Texte à lire -
_ _ _
Syndrome de l'imposteur au travail : quand le doute ronge la performance

Se sentir illégitime dans son rôle malgré des compétences reconnues, avoir peur d’être « découvert.e », attribuer ses réussites à la chance, etc. Ces manifestations du syndrome de l’imposteur sont fréquentes en entreprise.
Si ce phénomène peut nuire à l’épanouissement professionnel et à la performance, il peut aussi être un moteur de progression pour un.e employé.e ou un.e gestionnaire, lorsqu’il ou elle en prend conscience et se sent épaulé.e.
Comment une entreprise peut-elle soutenir ses équipes dans cette prise de confiance ? Quels leviers concrets permettent d’en faire un facteur de développement des compétences ?
Comprendre le syndrome de l’imposteur
Selon une étude Indeed (2024), 62 % des professionnel.le.s à travers le monde ont déjà ressenti le syndrome de l’imposteur.
« Le syndrome de l’imposteur, c’est avant tout la peur d’être démasqué. Ce sont des personnes qui, objectivement, possèdent des compétences avérées, mais qui sont convaincues intérieurement qu’elles sont mauvaises et qu’un jour, quelqu’un va s’en rendre compte », explique Arielle Bonneville-Roussy, professeure en psychologie du développement à l’UQAM.
Ce doute persiste malgré des signes tangibles de réussite, fait valoir l’experte.
Contrairement à un simple manque de confiance en soi, il ne se traduit pas uniquement par une appréhension, mais par une incapacité à reconnaître ses propres compétences.
Les spécialistes identifient plusieurs comportements représentatifs :
- L’auto-dévalorisation : focalisation sur les erreurs, minimisation des réussites.
- Le perfectionnisme extrême
- La surcompensation : travailler excessivement pour masquer un supposé manque de compétences.
_ _ _
Données de points clés de pose humaine:
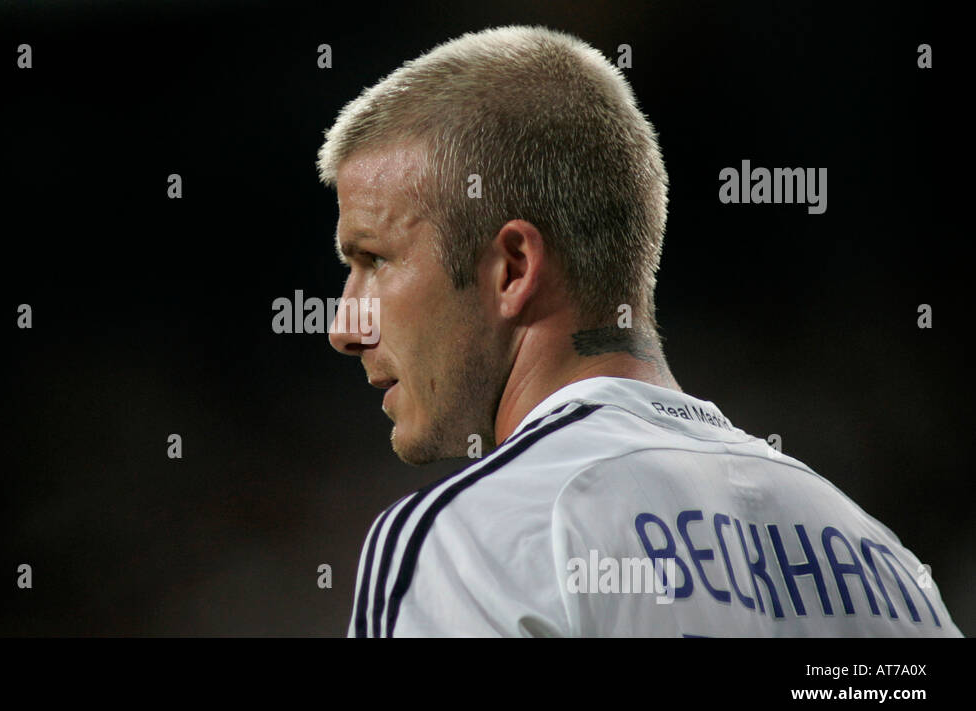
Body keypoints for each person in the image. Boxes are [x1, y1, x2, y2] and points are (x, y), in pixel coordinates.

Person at [316, 25, 962, 637]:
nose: (345, 326)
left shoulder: (474, 543)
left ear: (512, 268)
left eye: (374, 259)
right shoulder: (889, 568)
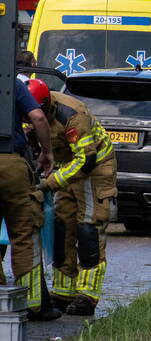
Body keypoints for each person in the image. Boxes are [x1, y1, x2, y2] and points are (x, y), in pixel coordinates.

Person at [29, 79, 117, 317]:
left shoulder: (72, 114)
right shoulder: (30, 110)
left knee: (88, 229)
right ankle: (63, 292)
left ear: (46, 106)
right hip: (64, 165)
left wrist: (49, 183)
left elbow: (85, 160)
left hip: (95, 167)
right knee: (62, 227)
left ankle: (87, 296)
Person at [0, 78, 60, 320]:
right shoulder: (10, 81)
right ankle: (32, 306)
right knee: (24, 235)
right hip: (11, 163)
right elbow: (37, 116)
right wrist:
_ _ _
Consigne -
Pourriez-vous recopier intégralement le texte sur le syndrome de l'imposteur au travail, sans rien y changer ? Ces données proviennent d'une autre source.

Zone de réponse -
Syndrome de l'imposteur au travail : quand le doute ronge la performance

Se sentir illégitime dans son rôle malgré des compétences reconnues, avoir peur d’être « découvert.e », attribuer ses réussites à la chance, etc. Ces manifestations du syndrome de l’imposteur sont fréquentes en entreprise.
Si ce phénomène peut nuire à l’épanouissement professionnel et à la performance, il peut aussi être un moteur de progression pour un.e employé.e ou un.e gestionnaire, lorsqu’il ou elle en prend conscience et se sent épaulé.e.
Comment une entreprise peut-elle soutenir ses équipes dans cette prise de confiance ? Quels leviers concrets permettent d’en faire un facteur de développement des compétences ?
Comprendre le syndrome de l’imposteur
Selon une étude Indeed (2024), 62 % des professionnel.le.s à travers le monde ont déjà ressenti le syndrome de l’imposteur.
« Le syndrome de l’imposteur, c’est avant tout la peur d’être démasqué. Ce sont des personnes qui, objectivement, possèdent des compétences avérées, mais qui sont convaincues intérieurement qu’elles sont mauvaises et qu’un jour, quelqu’un va s’en rendre compte », explique Arielle Bonneville-Roussy, professeure en psychologie du développement à l’UQAM.
Ce doute persiste malgré des signes tangibles de réussite, fait valoir l’experte.
Contrairement à un simple manque de confiance en soi, il ne se traduit pas uniquement par une appréhension, mais par une incapacité à reconnaître ses propres compétences.
Les spécialistes identifient plusieurs comportements représentatifs :
- L’auto-dévalorisation : focalisation sur les erreurs, minimisation des réussites.
- Le perfectionnisme extrême
- La surcompensation : travailler excessivement pour masquer un supposé manque de compétences.